By now you've probably heard the news of how ISIS, the self-styled Islamic state operating in parts of Syria and Iraq, killed a Jordanian pilot by burning him alive. This being a movie blog, I don't want to go that much into my opinions of either this specific incident or the situation in that part of the world in general. But as I was lying in bed the morning, I found myself having morbid thoughts on the subject of classic movies that have scenes of people being burned alive.

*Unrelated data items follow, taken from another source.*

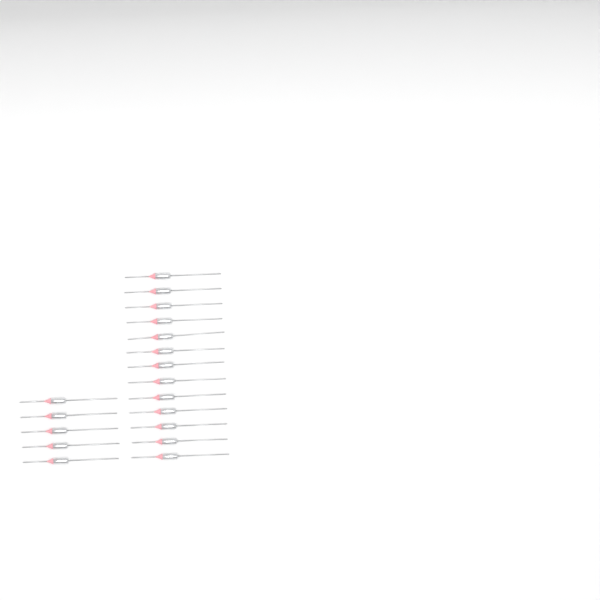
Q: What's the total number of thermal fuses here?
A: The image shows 18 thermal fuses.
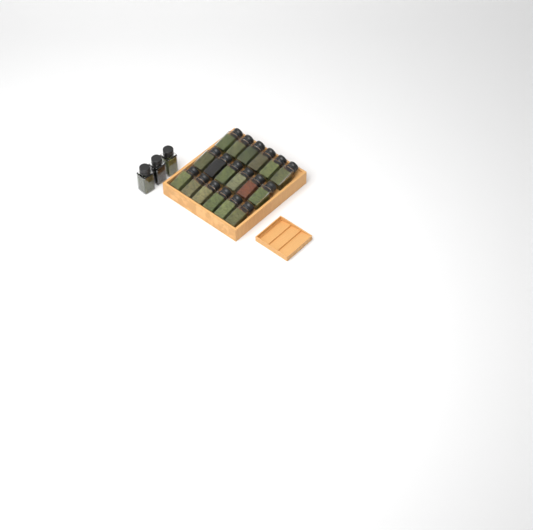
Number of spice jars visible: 21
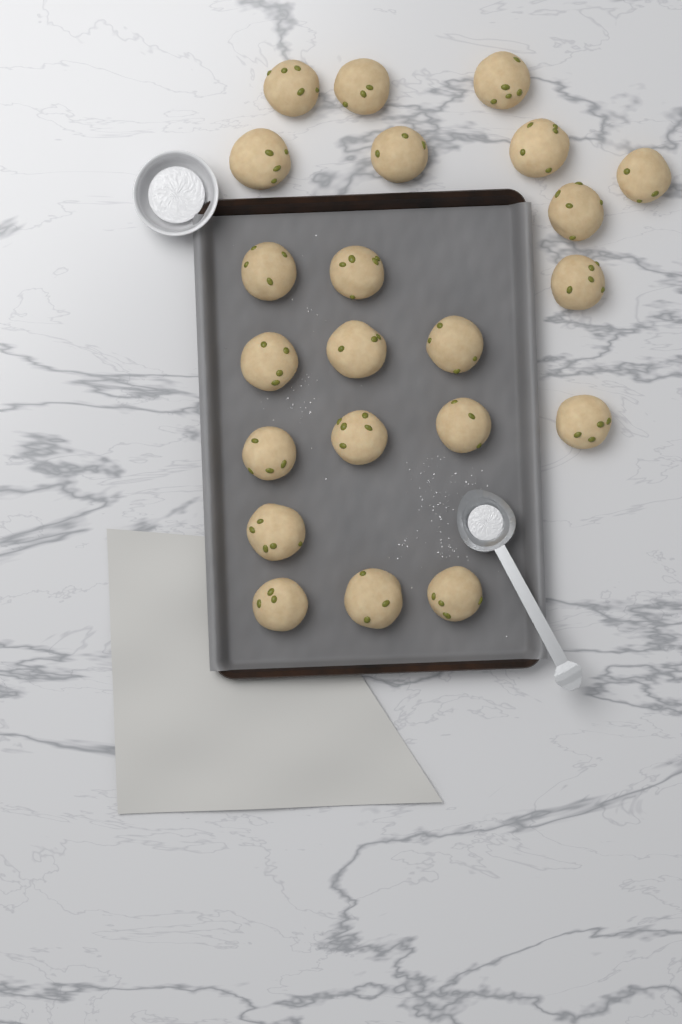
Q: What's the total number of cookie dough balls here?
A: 22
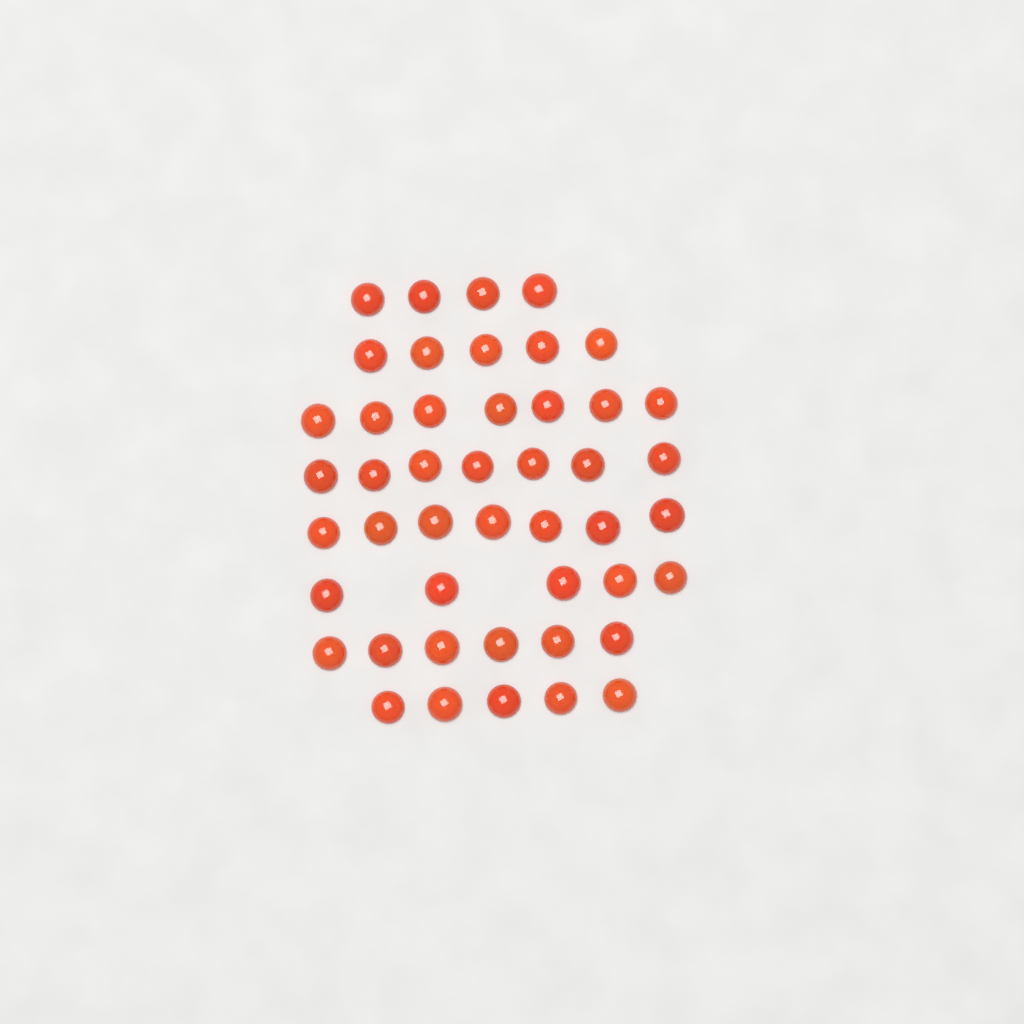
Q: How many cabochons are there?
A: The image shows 46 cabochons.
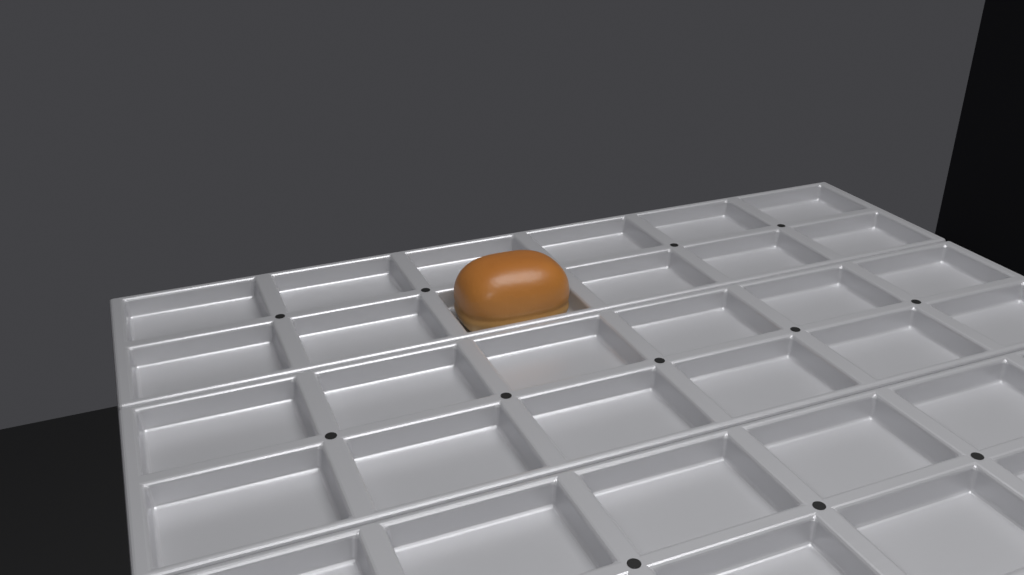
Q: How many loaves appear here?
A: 1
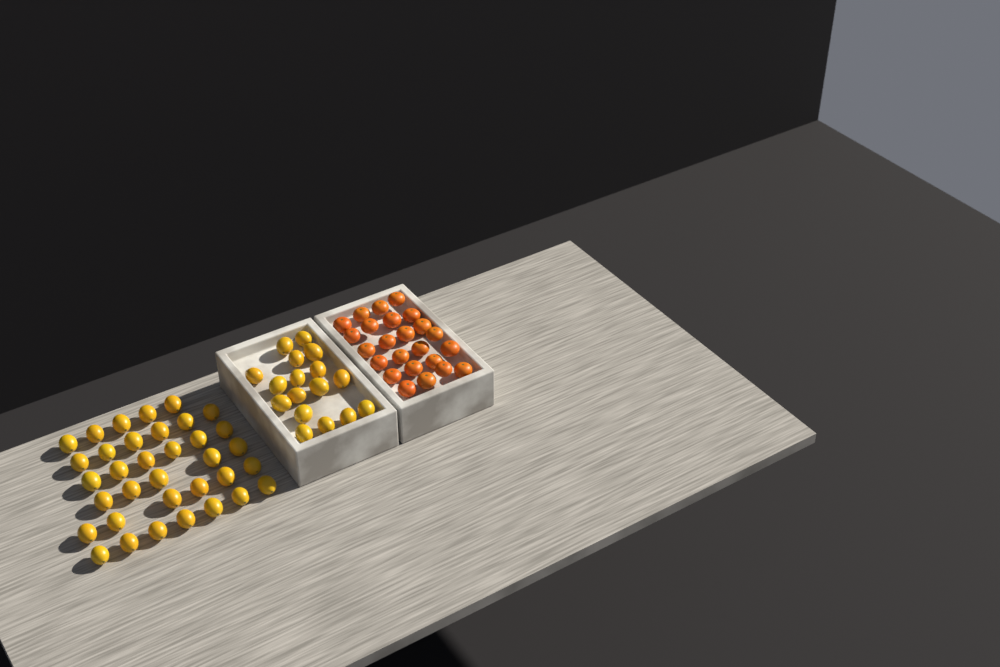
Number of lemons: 52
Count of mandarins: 24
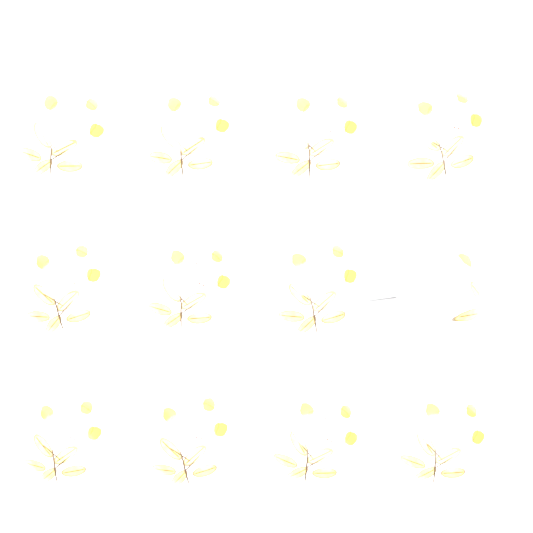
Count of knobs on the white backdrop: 12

The first one that came to mind was Rebecca, which ends with Mrs. Danvers (Judith Anderson) setting herself and the estate on fire, with the flames lapping around her. I'm kind of giving away the ending, except that the movie begins with Joan Fontaine's character returning to a burned-out estate, saying "Last night I dreamt I went to Manderlay. You can never go back...." After that, the rest of the story is told in flashback. So I'm only giving away how the fire happened; one should recognize two minutes into the movie that something disastrous is going to happen.
Laird Cregar gets caught in a fire in the climactic scene of Hangover Square. I didn't think about it when I first blogged about the movie back in the summer of 2008, but in some ways it's a neat bookend to the film when you remember that Cregar disposed of one of his murder victims by throwing it on a Guy Fawkes Night bonfire.
James Cagney makes it to the top of the world, only for that top to be at an oil refinery that catches fire, in White Heat. Perhaps I should have thought of this one first since it's probably the single best-known burning alive scene, and one of the great Hollywood endings. To be honest though, I only came up with it after a lot of the other stuff in this post.
I suppose I could mention any of the films about Joan of Arc, who was burned at the stake for whatever reason, which was likely political whatever lessons one learned in school said.
And then there are the movies where characters try to kill another character by burning them alive. The lynch mob in Fury sprung to mind. They burn the county jail where he's being held, and everybody thinks he's been killed, to the point that it causes a national outrage and there's a huge circus of a murder trial held for the people who burned the place down. Tracy, of course, survived the fire, so the dramatic tension of the movie is the decision Tracy has to make.
Lionel Atwill gets horribly disfigured in a fire in the opening scene of Mystery of the Wax Museum. Burning him alive was an accident, although the fire was only an accident to the same extent that Shelley Winters being knocked out of the canoe in A Place in the Sun was. The wax museum was failing and Atwill's business partner figured burning the place and taking the insurance money wouldn't be the worst thing in the world.
A different sort of attempted murder by burning comes in the James Bond movie Diamonds Are Forever. There, the bad guys trap Bond in a casket and send it through a crematorium oven. Somehow, I don't think they'd burn the casket in real life. Bond, of course, survives.
What's your favorite burned alive scene?